• _About this task_
Since each line must match the original, copy out the records with no differences at all.

Spatial reasoning data:
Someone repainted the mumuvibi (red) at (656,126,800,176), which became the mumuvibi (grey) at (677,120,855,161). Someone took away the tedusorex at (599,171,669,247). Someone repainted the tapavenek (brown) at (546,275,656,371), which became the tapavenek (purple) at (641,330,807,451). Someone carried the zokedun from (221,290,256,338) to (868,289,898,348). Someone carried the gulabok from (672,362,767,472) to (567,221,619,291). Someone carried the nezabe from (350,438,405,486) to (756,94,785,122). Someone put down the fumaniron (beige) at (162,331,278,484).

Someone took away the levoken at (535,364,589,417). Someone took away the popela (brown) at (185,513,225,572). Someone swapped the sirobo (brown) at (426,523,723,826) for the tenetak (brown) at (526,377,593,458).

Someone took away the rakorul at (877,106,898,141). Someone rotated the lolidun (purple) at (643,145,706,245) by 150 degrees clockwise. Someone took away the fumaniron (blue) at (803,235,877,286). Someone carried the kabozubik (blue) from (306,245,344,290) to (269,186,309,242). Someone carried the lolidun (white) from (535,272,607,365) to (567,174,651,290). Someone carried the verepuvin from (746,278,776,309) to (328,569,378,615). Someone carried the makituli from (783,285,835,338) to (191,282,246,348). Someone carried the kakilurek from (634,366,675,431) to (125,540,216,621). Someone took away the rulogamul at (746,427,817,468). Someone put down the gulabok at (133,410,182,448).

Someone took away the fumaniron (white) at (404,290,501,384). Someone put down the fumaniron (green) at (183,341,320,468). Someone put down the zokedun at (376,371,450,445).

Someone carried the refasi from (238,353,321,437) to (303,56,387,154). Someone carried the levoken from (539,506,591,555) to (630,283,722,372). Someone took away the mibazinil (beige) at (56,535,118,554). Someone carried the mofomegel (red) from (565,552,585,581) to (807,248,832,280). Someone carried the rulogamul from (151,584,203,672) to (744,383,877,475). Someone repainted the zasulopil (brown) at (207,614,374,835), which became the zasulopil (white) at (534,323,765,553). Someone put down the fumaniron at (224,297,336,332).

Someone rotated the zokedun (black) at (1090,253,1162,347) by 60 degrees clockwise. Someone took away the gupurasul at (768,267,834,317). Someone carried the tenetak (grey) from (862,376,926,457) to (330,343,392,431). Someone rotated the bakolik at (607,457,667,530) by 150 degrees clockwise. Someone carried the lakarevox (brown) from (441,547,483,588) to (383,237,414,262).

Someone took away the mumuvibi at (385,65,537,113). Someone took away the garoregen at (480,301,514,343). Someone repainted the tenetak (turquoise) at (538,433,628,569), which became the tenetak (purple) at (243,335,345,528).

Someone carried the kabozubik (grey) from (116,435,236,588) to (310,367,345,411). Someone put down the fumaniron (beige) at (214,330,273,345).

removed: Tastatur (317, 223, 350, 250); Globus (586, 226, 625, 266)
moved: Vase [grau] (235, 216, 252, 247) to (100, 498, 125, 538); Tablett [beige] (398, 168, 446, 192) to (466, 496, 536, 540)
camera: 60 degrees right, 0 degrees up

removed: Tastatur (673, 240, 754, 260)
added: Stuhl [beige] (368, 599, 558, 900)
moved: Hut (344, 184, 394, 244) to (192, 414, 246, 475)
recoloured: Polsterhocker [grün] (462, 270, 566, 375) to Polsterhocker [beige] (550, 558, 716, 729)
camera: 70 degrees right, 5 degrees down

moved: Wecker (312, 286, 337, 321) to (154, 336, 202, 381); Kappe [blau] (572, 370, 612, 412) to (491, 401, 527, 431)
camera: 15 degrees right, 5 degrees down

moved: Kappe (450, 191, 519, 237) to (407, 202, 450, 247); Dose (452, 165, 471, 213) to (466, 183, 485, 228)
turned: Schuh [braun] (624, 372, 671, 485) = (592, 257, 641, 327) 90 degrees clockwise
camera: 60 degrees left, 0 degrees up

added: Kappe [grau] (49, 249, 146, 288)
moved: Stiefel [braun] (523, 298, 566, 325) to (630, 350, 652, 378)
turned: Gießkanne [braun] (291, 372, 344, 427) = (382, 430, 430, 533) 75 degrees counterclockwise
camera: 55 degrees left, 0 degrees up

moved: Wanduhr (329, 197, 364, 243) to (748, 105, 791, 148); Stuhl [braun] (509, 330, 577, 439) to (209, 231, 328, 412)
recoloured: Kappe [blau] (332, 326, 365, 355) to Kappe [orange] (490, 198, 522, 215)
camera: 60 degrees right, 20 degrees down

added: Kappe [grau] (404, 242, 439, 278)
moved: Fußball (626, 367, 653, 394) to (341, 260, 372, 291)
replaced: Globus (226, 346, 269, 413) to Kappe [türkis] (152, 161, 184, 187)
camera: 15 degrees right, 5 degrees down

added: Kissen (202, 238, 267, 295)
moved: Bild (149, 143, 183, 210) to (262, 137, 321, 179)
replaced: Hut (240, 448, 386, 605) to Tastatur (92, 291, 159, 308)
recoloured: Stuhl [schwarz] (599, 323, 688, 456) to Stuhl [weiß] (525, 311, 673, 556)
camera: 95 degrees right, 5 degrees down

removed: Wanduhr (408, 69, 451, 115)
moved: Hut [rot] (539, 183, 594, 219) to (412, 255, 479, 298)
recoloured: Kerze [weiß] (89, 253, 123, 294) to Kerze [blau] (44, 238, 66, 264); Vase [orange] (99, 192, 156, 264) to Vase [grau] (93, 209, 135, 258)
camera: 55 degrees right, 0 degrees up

• _Response_
Someone repainted the mumuvibi (red) at (656,126,800,176), which became the mumuvibi (grey) at (677,120,855,161). Someone took away the tedusorex at (599,171,669,247). Someone repainted the tapavenek (brown) at (546,275,656,371), which became the tapavenek (purple) at (641,330,807,451). Someone carried the zokedun from (221,290,256,338) to (868,289,898,348). Someone carried the gulabok from (672,362,767,472) to (567,221,619,291). Someone carried the nezabe from (350,438,405,486) to (756,94,785,122). Someone put down the fumaniron (beige) at (162,331,278,484).

Someone took away the levoken at (535,364,589,417). Someone took away the popela (brown) at (185,513,225,572). Someone swapped the sirobo (brown) at (426,523,723,826) for the tenetak (brown) at (526,377,593,458).

Someone took away the rakorul at (877,106,898,141). Someone rotated the lolidun (purple) at (643,145,706,245) by 150 degrees clockwise. Someone took away the fumaniron (blue) at (803,235,877,286). Someone carried the kabozubik (blue) from (306,245,344,290) to (269,186,309,242). Someone carried the lolidun (white) from (535,272,607,365) to (567,174,651,290). Someone carried the verepuvin from (746,278,776,309) to (328,569,378,615). Someone carried the makituli from (783,285,835,338) to (191,282,246,348). Someone carried the kakilurek from (634,366,675,431) to (125,540,216,621). Someone took away the rulogamul at (746,427,817,468). Someone put down the gulabok at (133,410,182,448).

Someone took away the fumaniron (white) at (404,290,501,384). Someone put down the fumaniron (green) at (183,341,320,468). Someone put down the zokedun at (376,371,450,445).

Someone carried the refasi from (238,353,321,437) to (303,56,387,154). Someone carried the levoken from (539,506,591,555) to (630,283,722,372). Someone took away the mibazinil (beige) at (56,535,118,554). Someone carried the mofomegel (red) from (565,552,585,581) to (807,248,832,280). Someone carried the rulogamul from (151,584,203,672) to (744,383,877,475). Someone repainted the zasulopil (brown) at (207,614,374,835), which became the zasulopil (white) at (534,323,765,553). Someone put down the fumaniron at (224,297,336,332).

Someone rotated the zokedun (black) at (1090,253,1162,347) by 60 degrees clockwise. Someone took away the gupurasul at (768,267,834,317). Someone carried the tenetak (grey) from (862,376,926,457) to (330,343,392,431). Someone rotated the bakolik at (607,457,667,530) by 150 degrees clockwise. Someone carried the lakarevox (brown) from (441,547,483,588) to (383,237,414,262).

Someone took away the mumuvibi at (385,65,537,113). Someone took away the garoregen at (480,301,514,343). Someone repainted the tenetak (turquoise) at (538,433,628,569), which became the tenetak (purple) at (243,335,345,528).

Someone carried the kabozubik (grey) from (116,435,236,588) to (310,367,345,411). Someone put down the fumaniron (beige) at (214,330,273,345).

removed: Tastatur (317, 223, 350, 250); Globus (586, 226, 625, 266)
moved: Vase [grau] (235, 216, 252, 247) to (100, 498, 125, 538); Tablett [beige] (398, 168, 446, 192) to (466, 496, 536, 540)
camera: 60 degrees right, 0 degrees up

removed: Tastatur (673, 240, 754, 260)
added: Stuhl [beige] (368, 599, 558, 900)
moved: Hut (344, 184, 394, 244) to (192, 414, 246, 475)
recoloured: Polsterhocker [grün] (462, 270, 566, 375) to Polsterhocker [beige] (550, 558, 716, 729)
camera: 70 degrees right, 5 degrees down

moved: Wecker (312, 286, 337, 321) to (154, 336, 202, 381); Kappe [blau] (572, 370, 612, 412) to (491, 401, 527, 431)
camera: 15 degrees right, 5 degrees down

moved: Kappe (450, 191, 519, 237) to (407, 202, 450, 247); Dose (452, 165, 471, 213) to (466, 183, 485, 228)
turned: Schuh [braun] (624, 372, 671, 485) = (592, 257, 641, 327) 90 degrees clockwise
camera: 60 degrees left, 0 degrees up

added: Kappe [grau] (49, 249, 146, 288)
moved: Stiefel [braun] (523, 298, 566, 325) to (630, 350, 652, 378)
turned: Gießkanne [braun] (291, 372, 344, 427) = (382, 430, 430, 533) 75 degrees counterclockwise
camera: 55 degrees left, 0 degrees up

moved: Wanduhr (329, 197, 364, 243) to (748, 105, 791, 148); Stuhl [braun] (509, 330, 577, 439) to (209, 231, 328, 412)
recoloured: Kappe [blau] (332, 326, 365, 355) to Kappe [orange] (490, 198, 522, 215)
camera: 60 degrees right, 20 degrees down

added: Kappe [grau] (404, 242, 439, 278)
moved: Fußball (626, 367, 653, 394) to (341, 260, 372, 291)
replaced: Globus (226, 346, 269, 413) to Kappe [türkis] (152, 161, 184, 187)
camera: 15 degrees right, 5 degrees down

added: Kissen (202, 238, 267, 295)
moved: Bild (149, 143, 183, 210) to (262, 137, 321, 179)
replaced: Hut (240, 448, 386, 605) to Tastatur (92, 291, 159, 308)
recoloured: Stuhl [schwarz] (599, 323, 688, 456) to Stuhl [weiß] (525, 311, 673, 556)
camera: 95 degrees right, 5 degrees down

removed: Wanduhr (408, 69, 451, 115)
moved: Hut [rot] (539, 183, 594, 219) to (412, 255, 479, 298)
recoloured: Kerze [weiß] (89, 253, 123, 294) to Kerze [blau] (44, 238, 66, 264); Vase [orange] (99, 192, 156, 264) to Vase [grau] (93, 209, 135, 258)
camera: 55 degrees right, 0 degrees up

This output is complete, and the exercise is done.